Comment on Meta’s new AI image generator was trained on 1.1 billion Instagram and Facebook photos
Mahlzeit@feddit.de 11 months agoI didn’t downvote you. (Just gave you an upvote, though.) You’re reasonable and polite, so a downvote would be very inappropriate. Sorry for that.
Music is having ongoing problems with copyright litigation, like Ed Sheeran most recently. From what I have read, it’s blamed on juries without the necessary musical background. As far as I know, higher courts usually strike down these cases, as with Sheeran. Hip hop was neutered, in a blow to (African-)American culture. While it was obviously wrong, not to find for fair use in that case, samples are copies.
It’s not so bad outside of music. You can write books on “how to write a bestseller”, or “how to draw comics” without needing permission. Of course, you would study many novels and images to get material. The purpose of books is that we learn from them. That we go on to use this to make our own thing is intended (in the US).
What you’re proposing there would be a great change to copyright law and probably disastrous. Even if one could limit the immediate effect to new technologies, it would severely limit authors in adopting these technologies.

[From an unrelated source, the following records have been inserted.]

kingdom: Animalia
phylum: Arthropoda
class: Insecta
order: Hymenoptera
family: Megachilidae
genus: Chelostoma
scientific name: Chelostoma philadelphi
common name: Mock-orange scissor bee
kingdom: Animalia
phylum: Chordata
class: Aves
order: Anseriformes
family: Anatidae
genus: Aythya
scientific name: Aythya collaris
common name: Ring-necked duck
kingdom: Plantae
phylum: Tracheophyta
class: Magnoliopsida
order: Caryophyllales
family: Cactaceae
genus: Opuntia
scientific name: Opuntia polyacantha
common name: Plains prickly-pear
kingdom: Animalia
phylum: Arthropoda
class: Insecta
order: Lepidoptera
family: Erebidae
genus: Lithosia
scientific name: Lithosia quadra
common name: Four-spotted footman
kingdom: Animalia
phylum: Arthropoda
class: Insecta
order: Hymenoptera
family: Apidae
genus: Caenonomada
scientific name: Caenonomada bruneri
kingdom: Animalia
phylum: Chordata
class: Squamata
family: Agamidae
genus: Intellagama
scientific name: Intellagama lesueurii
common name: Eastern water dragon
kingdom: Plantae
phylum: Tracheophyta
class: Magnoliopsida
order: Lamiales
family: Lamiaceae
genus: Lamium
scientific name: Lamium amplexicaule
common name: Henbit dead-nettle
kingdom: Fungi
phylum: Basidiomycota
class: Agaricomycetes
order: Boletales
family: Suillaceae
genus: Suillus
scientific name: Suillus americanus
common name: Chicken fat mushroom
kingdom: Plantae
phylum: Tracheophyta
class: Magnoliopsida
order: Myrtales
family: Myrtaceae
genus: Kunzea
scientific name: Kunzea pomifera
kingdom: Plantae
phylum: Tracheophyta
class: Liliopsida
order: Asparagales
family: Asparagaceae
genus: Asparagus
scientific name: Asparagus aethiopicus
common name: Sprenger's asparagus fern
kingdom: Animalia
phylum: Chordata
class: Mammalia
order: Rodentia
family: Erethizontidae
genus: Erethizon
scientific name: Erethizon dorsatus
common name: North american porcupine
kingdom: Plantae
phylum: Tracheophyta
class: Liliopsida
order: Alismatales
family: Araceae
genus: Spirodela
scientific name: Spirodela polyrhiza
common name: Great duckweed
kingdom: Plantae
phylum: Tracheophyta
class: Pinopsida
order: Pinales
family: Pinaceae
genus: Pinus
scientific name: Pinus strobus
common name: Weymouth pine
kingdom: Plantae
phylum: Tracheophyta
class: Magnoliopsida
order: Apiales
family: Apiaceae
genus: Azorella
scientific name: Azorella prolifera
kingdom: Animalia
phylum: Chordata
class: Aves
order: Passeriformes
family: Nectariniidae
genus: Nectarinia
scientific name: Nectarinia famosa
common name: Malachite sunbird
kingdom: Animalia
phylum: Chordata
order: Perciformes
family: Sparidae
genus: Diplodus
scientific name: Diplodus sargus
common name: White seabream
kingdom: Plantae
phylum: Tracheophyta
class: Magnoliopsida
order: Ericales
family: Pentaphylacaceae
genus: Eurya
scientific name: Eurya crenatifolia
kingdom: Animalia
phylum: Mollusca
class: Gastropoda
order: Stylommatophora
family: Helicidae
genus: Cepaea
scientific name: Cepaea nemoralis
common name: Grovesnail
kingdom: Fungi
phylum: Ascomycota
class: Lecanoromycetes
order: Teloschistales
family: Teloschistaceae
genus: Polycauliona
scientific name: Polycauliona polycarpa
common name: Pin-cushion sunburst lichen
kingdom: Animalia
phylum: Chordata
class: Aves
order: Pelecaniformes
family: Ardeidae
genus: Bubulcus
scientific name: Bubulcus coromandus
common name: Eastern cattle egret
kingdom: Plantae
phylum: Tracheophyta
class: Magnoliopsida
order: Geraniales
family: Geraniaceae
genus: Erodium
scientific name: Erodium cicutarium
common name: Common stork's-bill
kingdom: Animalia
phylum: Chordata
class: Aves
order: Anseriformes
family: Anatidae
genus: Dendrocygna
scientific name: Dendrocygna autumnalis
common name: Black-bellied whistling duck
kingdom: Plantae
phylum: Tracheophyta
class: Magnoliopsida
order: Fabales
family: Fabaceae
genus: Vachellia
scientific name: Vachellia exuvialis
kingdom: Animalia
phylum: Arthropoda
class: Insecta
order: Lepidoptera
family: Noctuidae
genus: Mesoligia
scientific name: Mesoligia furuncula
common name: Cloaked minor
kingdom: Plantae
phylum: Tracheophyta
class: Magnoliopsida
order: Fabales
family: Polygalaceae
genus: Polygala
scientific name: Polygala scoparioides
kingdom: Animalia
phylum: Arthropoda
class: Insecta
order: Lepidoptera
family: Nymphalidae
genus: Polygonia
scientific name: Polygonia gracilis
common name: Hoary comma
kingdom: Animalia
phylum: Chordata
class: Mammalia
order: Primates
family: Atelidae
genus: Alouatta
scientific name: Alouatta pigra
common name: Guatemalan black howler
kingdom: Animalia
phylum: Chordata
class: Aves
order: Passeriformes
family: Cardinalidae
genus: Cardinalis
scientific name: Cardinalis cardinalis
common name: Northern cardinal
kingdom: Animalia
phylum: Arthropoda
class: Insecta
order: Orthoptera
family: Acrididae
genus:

GiveMemes@jlai.lu 11 months ago
I’m arguing that AI and a human are doing different things when they ‘learn’. A human learns. At the end of the day AI isn’t doing anything near human intelligenc and therefore isn’t critically thinking and applying that information to create new ideas, instead directly copying it based on what it thinks is most likely to come next.
Therefore a human is actually creating new material whereas AI can only rehash old material. It’s the same problem of training AI on AI generated content. It makes any faults worse and worse over time because nothing ‘new’ is created.
At least with current AI tech
Mahlzeit@feddit.de 11 months ago
Well, that is a philosophical or religious argument. It’s somewhat reminiscent of the claim that evolution can’t add information. That can’t be the basis for law.
In any case, it doesn’t matter to copyright law as is, that you see it that way. The AI is the equivalent to that book on how to write bestsellers in my earlier reply. People extract information from copyrighted works to create new works, without needing permission. A closer example are programmers, who look into copyrighted references while they create.
GiveMemes@jlai.lu 11 months ago
Except that it’s objectively different.
A closer example would be a programmer copying somebody else’s code line for line but switching the order of some things around and calling it their own creation.
AI cannot think nor add to work. It cannot extract information in order to answer a question. It is spitting out an exact copy of what was ingested because that is the scenario the system decided was “correct”.
If AI could parse information and actually create new intellectual property like a human, I’d find it reasonable, but as it stands it’s just spitting out previous work.
Mahlzeit@feddit.de 11 months ago
Well, that’s simply not true.
Mahlzeit@feddit.de 11 months ago
Can we get back to this? I am confused why you believe that AIs like ChatGPT spit out “exact copies”. That they spit out memorized training data is unusual in normal operation. Is there some misunderstanding here?